我想在R中生成随机n×n矩阵,离散值范围从1到n。棘手的部分是我希望每个值在行和列中都是唯一的。
例如,如果n=3矩阵看起来像:
1 2 3
2 3 1
3 1 2
或者看起来像这样:
2 3 1
1 2 3
3 1 2
任何人都知道如何生成这种矩阵?
答案 0 :(得分:5)
您想要的是Latin square。这是一个功能(来自Cookbook for R;另见here和其他一些在线搜索结果),可以生成它们:
latinsquare <- function(len, reps=1, seed=NA, returnstrings=FALSE) {
# Save the old random seed and use the new one, if present
if (!is.na(seed)) {
if (exists(".Random.seed")) { saved.seed <- .Random.seed }
else { saved.seed <- NA }
set.seed(seed)
}
# This matrix will contain all the individual squares
allsq <- matrix(nrow=reps*len, ncol=len)
# Store a string id of each square if requested
if (returnstrings) { squareid <- vector(mode = "character", length = reps) }
# Get a random element from a vector (the built-in sample function annoyingly
# has different behavior if there's only one element in x)
sample1 <- function(x) {
if (length(x)==1) { return(x) }
else { return(sample(x,1)) }
}
# Generate each of n individual squares
for (n in 1:reps) {
# Generate an empty square
sq <- matrix(nrow=len, ncol=len)
# If we fill the square sequentially from top left, some latin squares
# are more probable than others. So we have to do it random order,
# all over the square.
# The rough procedure is:
# - randomly select a cell that is currently NA (call it the target cell)

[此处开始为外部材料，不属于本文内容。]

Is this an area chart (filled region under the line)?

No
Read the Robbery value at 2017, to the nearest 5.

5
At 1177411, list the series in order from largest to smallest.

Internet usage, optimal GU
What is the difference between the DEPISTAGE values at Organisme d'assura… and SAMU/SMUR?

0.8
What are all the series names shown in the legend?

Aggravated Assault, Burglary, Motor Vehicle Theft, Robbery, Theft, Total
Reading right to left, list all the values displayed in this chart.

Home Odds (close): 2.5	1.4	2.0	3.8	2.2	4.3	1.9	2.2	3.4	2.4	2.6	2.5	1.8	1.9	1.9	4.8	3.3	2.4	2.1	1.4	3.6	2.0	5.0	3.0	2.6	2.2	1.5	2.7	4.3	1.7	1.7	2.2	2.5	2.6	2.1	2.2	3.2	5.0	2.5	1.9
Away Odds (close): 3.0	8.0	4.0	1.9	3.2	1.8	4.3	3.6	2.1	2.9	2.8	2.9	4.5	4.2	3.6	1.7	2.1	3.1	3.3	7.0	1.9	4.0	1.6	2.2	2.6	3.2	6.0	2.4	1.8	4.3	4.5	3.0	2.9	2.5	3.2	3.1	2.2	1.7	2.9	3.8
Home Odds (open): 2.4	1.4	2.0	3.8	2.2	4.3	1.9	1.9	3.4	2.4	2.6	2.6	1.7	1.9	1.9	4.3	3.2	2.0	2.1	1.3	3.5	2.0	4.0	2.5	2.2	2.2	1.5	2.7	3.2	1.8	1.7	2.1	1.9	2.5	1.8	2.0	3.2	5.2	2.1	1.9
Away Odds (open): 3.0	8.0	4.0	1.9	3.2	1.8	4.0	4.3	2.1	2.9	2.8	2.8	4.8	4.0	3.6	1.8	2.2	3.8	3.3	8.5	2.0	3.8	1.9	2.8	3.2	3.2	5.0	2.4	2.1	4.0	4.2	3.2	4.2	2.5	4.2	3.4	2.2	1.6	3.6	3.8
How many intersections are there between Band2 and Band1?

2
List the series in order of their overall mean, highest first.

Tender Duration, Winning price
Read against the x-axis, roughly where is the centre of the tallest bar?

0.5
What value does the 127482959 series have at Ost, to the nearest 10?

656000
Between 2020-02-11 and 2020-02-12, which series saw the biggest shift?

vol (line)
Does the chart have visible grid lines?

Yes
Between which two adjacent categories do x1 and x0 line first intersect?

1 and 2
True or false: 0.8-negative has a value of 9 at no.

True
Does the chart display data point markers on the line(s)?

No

# - find all the NA cells sharing the same row or column as the target
# - fill the target cell
# - fill the other cells sharing the row/col
# - If it ever is impossible to fill a cell because all the numbers
# are already used, then quit and start over with a new square.
# In short, it picks a random empty cell, fills it, then fills in the
# other empty cells in the "cross" in random order. If we went totally randomly
# (without the cross), the failure rate is much higher.
while (any(is.na(sq))) {
# Pick a random cell which is currently NA
k <- sample1(which(is.na(sq)))
i <- (k-1) %% len +1 # Get the row num
j <- floor((k-1) / len) +1 # Get the col num
# Find the other NA cells in the "cross" centered at i,j
sqrow <- sq[i,]
sqcol <- sq[,j]
# A matrix of coordinates of all the NA cells in the cross
openCell <-rbind( cbind(which(is.na(sqcol)), j),
cbind(i, which(is.na(sqrow))))
# Randomize fill order
openCell <- openCell[sample(nrow(openCell)),]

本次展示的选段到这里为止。